The Antwerp-based jeweler started designing at five years old, and she’s never looked back.
What are your sources of inspiration?
Lines, curves, gardens, architecture, patterns and anything botanical. I am also inspired by textiles, colors, animals, there is so much!
How did your time in India contribute to your creative process?
It certainly confirmed a taste for volume, colors and yellow gold, but most importantly it allowed me to meet and see different types of people and what they like to wear. In Belgium there was a certain style of rings that people were all wearing when I started, so it was very interesting to see that this taste was not the world’s taste. Traveling is most important to give you energy and open your mind, but purely for ideas there’s plenty of inspiration down your street and in books.
Who do you have in mind when you design?
I don’t really function with the “muse” system. My jewelry starts itself as a sculpture or design adapted to the future owner. Most of my work is commissioned so I have to take it from my world to someone else’s. Some people impress me with their tastes and character, but styles that I admire can be very different from one to another.
How does being based in Antwerp affect your creations?
It completely affects the efficiency. We are based in the diamond district, it is like a village where everybody works for the jewelry industry. So everybody goes up and down the buildings, either to get a diamond, bring a ring to the polisher or go see some sapphire selection that a client asked for about just 30 minutes before. We are all so close, it makes it very easy. Before this workshop, I was based in Brussels where things are more chaotic and slow. I got tired of the unreliability and moved the whole atelier to Antwerp.
Who are your clients?
I started making jewelry at five, and sold my first piece at 16. It was with wire and beads. Then I kept making and selling wooden jewelry during my studies and by the time I was ready to make diamond jewelry, at 27 years old, people knew I was the “jewelry girl,” and orders came pretty fast. It started all from word of mouth, now Instagram has helped me make it grow amazingly well. We are now a small team and orders come from Belgium, different parts of Europe, and it has also started with the US since last year.

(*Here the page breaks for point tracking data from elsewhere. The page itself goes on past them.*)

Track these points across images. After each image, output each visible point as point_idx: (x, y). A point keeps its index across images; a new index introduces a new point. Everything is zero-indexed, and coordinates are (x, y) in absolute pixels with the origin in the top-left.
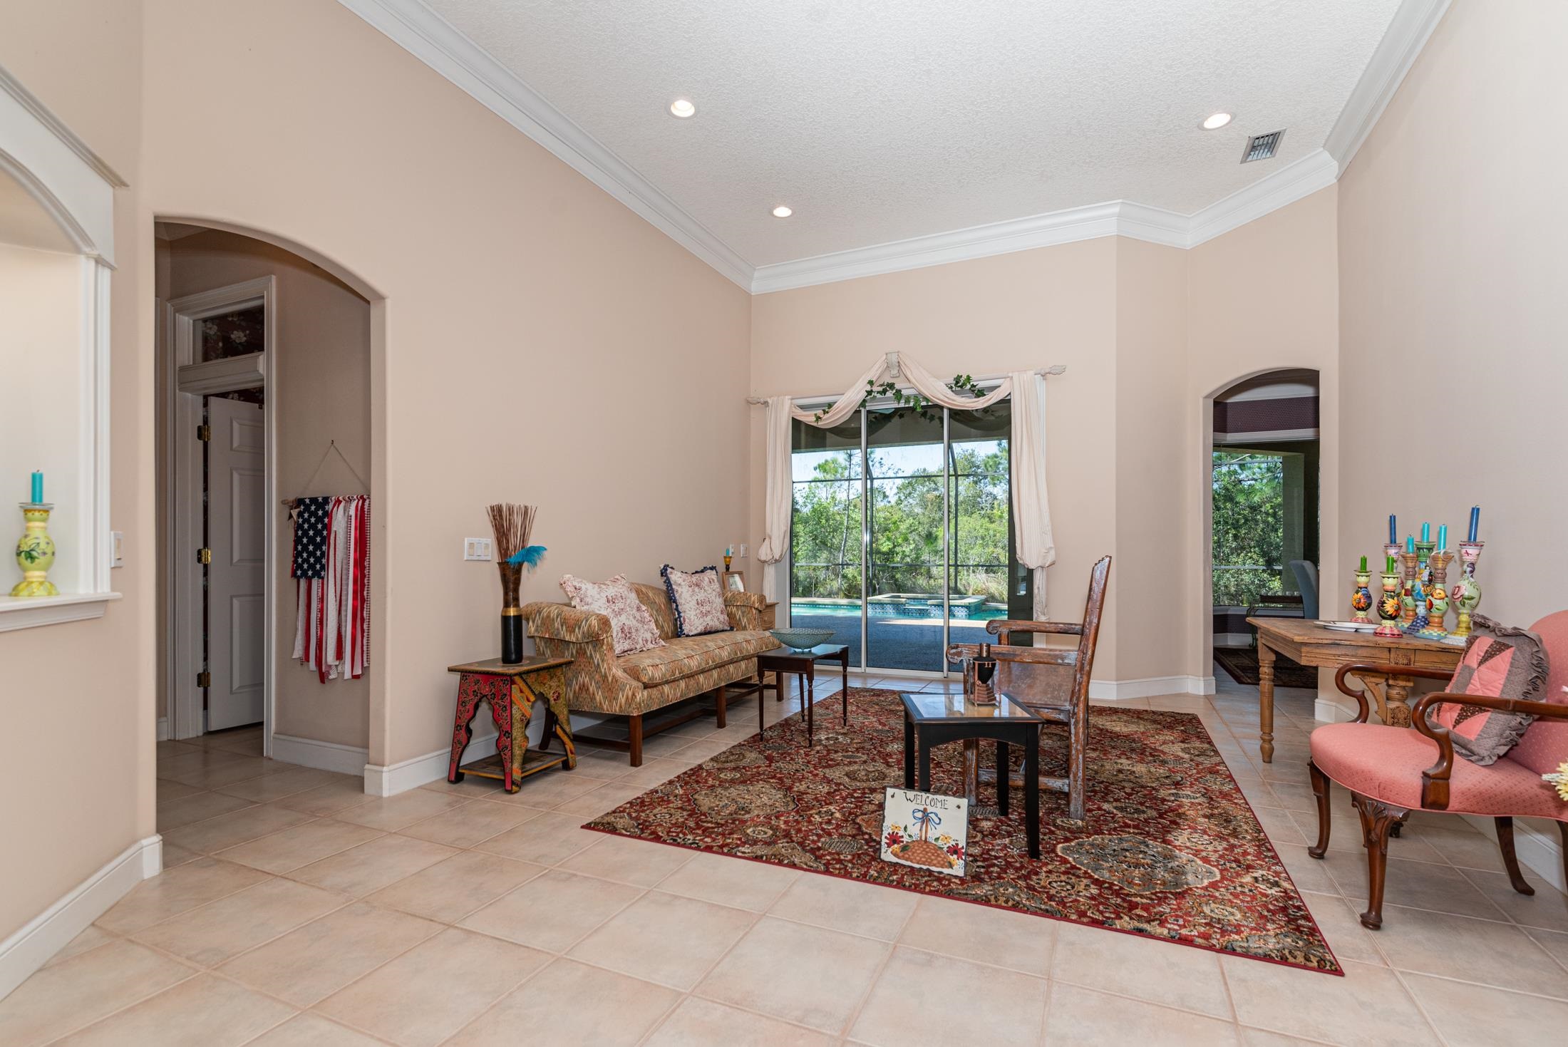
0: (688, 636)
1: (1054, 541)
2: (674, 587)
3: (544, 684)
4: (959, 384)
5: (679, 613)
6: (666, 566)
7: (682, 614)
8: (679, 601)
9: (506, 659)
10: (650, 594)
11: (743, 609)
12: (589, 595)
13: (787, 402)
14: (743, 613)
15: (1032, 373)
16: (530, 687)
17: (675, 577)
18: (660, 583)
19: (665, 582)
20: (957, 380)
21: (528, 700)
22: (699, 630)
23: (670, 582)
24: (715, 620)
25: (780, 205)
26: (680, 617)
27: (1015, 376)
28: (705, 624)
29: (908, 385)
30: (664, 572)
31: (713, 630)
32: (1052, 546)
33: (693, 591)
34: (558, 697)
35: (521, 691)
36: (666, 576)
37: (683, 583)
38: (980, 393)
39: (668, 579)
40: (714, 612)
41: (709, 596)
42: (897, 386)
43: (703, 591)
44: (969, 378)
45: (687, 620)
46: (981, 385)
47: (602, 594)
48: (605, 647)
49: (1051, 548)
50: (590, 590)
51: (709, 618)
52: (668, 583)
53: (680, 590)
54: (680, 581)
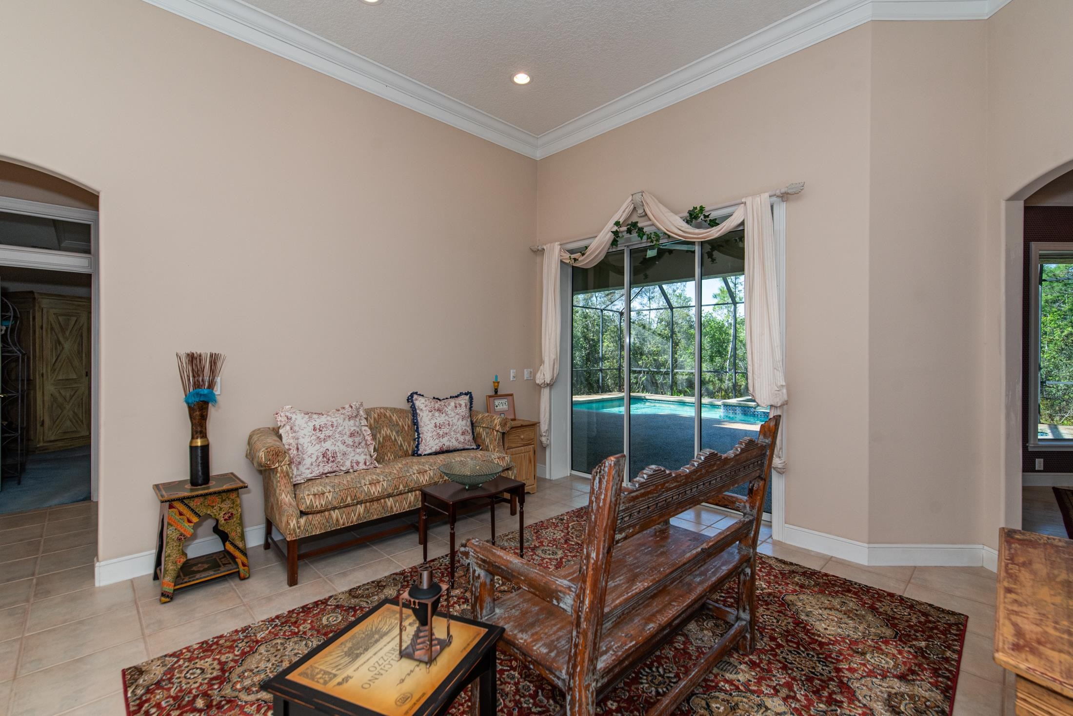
0: (420, 455)
1: (787, 377)
2: (418, 411)
3: (213, 507)
4: (693, 217)
5: (419, 434)
6: (412, 395)
7: (421, 436)
8: (421, 424)
9: (194, 482)
10: (394, 418)
11: (487, 430)
12: (297, 425)
13: (557, 248)
14: (487, 433)
15: (767, 195)
16: (192, 510)
17: (419, 403)
18: (406, 406)
19: (411, 407)
20: (691, 213)
21: (189, 521)
22: (434, 450)
23: (415, 407)
24: (453, 440)
25: (519, 72)
26: (419, 437)
27: (749, 201)
28: (440, 444)
29: (649, 223)
30: (410, 399)
31: (451, 449)
32: (784, 384)
33: (433, 415)
34: (229, 517)
35: (181, 514)
36: (412, 401)
37: (424, 409)
38: (714, 223)
39: (414, 405)
40: (452, 433)
41: (450, 420)
42: (640, 225)
43: (444, 414)
44: (702, 209)
45: (424, 441)
46: (714, 215)
47: (309, 424)
48: (278, 475)
49: (782, 386)
50: (300, 420)
51: (446, 439)
52: (414, 409)
53: (421, 414)
54: (422, 406)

Most of my work is commissioned so I have to take it from my world to someone else’s
How do you source your materials?
From Antwerp, of course, and as I specialize in unusual colored stones as well, I have to have them sent over from Asia. The stone selection is a little conventional in Antwerp, you can find all the diamonds, rubies, emeralds and sapphires you want, but if you want some big mint-colored tourmaline or bicolor chrysoberyl, you have to look further.
What are your most iconic pieces?
I think of a few designs in particular, where you can clearly see the botanical influence. Gingko, vines and fig leaves, torsades and ropes. Some of them started as orders then really grew into my work and general style.

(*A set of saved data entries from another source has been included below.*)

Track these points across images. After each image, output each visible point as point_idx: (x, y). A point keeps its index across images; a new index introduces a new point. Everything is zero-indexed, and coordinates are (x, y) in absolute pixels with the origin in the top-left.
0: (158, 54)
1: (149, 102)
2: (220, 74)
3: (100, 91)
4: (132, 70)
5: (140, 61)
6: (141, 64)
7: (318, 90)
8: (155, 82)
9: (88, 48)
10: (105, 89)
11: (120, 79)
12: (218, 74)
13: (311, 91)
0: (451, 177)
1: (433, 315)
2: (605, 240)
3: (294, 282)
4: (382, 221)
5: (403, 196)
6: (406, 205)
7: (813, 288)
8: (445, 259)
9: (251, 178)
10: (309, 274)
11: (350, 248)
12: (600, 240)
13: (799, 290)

What is your latest collection about?
I wish I had the time to make a complete collection. Orders take all of the workshop’s capacity, but in parallel I ask freelance goldsmith to make new pieces that are not orders. We are working on insects, new plants and dahlia flowers right now. It is very exciting and the work seen take some new directions.
What is your most cherished personal item of jewelry?
I had a plastic bracelet when I was four or five, with Care Bears stickers. Long lost but very well-remembered. Now, it’s my engagement ring, it’s a gift.